Tasks |
A. Quote the script excerpt, starting at "[Fanboy puts out" and ending at "keeping us cool!".
B. In the script excerpt, what are Fanboy and Chum Chum shown to be sitting in?

Source extract |
Fanboy: Just sit back and wait for the money to roll in.

[Fanboy puts out an empty jar. They sit and wait, a tumbleweed rolls by]
Narrator: 1 hour later...
[they still sit and wait, another tumbleweed rolls by]
Narrator: 3 hours later...
[fade to a view of the sun]

Chum Chum: Aw, we've been out here soooo loooong.
Fanboy: Ugh, and it's so hot!
Chum Chum: [at the camera] And we still haven't sold any lemonade!
Fanboy: Yeah... [reveals that he and Chum Chum are sitting in the punch bowl] But it sure is keeping us cool!
Chum Chum: And just think about the natural juices we've added to the lemonade!

Collected data entries

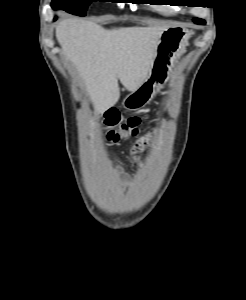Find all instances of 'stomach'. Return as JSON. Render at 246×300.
<instances>
[{"instance_id": "obj_1", "label": "stomach", "mask_w": 246, "mask_h": 300, "mask_svg": "<svg viewBox=\"0 0 246 300\" xmlns=\"http://www.w3.org/2000/svg\"><path fill=\"white\" fill-rule=\"evenodd\" d=\"M190 32L185 28L170 27L160 36L152 70L146 81L127 95L122 104L128 110L143 108L152 98L155 88L165 84L175 59L184 51Z\"/></svg>"}]
</instances>
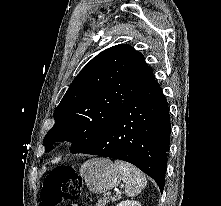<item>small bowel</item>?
<instances>
[{
  "mask_svg": "<svg viewBox=\"0 0 221 206\" xmlns=\"http://www.w3.org/2000/svg\"><path fill=\"white\" fill-rule=\"evenodd\" d=\"M66 206H78L76 204H67Z\"/></svg>",
  "mask_w": 221,
  "mask_h": 206,
  "instance_id": "1",
  "label": "small bowel"
}]
</instances>
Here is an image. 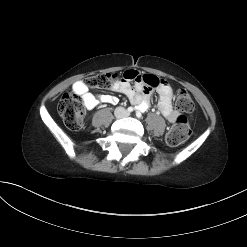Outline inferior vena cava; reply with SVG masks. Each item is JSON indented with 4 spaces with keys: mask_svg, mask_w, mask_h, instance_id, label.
<instances>
[{
    "mask_svg": "<svg viewBox=\"0 0 247 247\" xmlns=\"http://www.w3.org/2000/svg\"><path fill=\"white\" fill-rule=\"evenodd\" d=\"M115 115H116L118 118H122V117L127 116V115H128V112H127V110H125L124 108L118 107V108H116V110H115Z\"/></svg>",
    "mask_w": 247,
    "mask_h": 247,
    "instance_id": "1",
    "label": "inferior vena cava"
}]
</instances>
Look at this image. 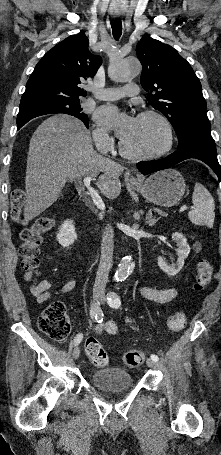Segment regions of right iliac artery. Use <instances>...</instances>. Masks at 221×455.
I'll use <instances>...</instances> for the list:
<instances>
[{
  "instance_id": "82829eb1",
  "label": "right iliac artery",
  "mask_w": 221,
  "mask_h": 455,
  "mask_svg": "<svg viewBox=\"0 0 221 455\" xmlns=\"http://www.w3.org/2000/svg\"><path fill=\"white\" fill-rule=\"evenodd\" d=\"M99 305H100L99 303L92 304L91 310H90V316L93 320L100 323L103 321L104 314ZM82 337H83L82 334H77L74 339V345H78L81 342Z\"/></svg>"
}]
</instances>
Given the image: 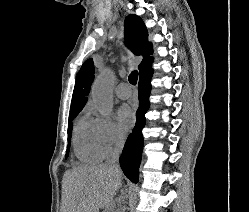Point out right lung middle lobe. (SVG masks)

Solutions below |
A.
[Fanboy puts out an empty jar. They sit and wait, a tumbleweed rolls by]
Narrator: 1 hour later...
[they still sit and wait, another tumbleweed rolls by]
Narrator: 3 hours later...
[fade to a view of the sun]

Chum Chum: Aw, we've been out here soooo loooong.
Fanboy: Ugh, and it's so hot!
Chum Chum: [at the camera] And we still haven't sold any lemonade!
Fanboy: Yeah... [reveals that he and Chum Chum are sitting in the punch bowl] But it sure is keeping us cool!

B. The punch bowl.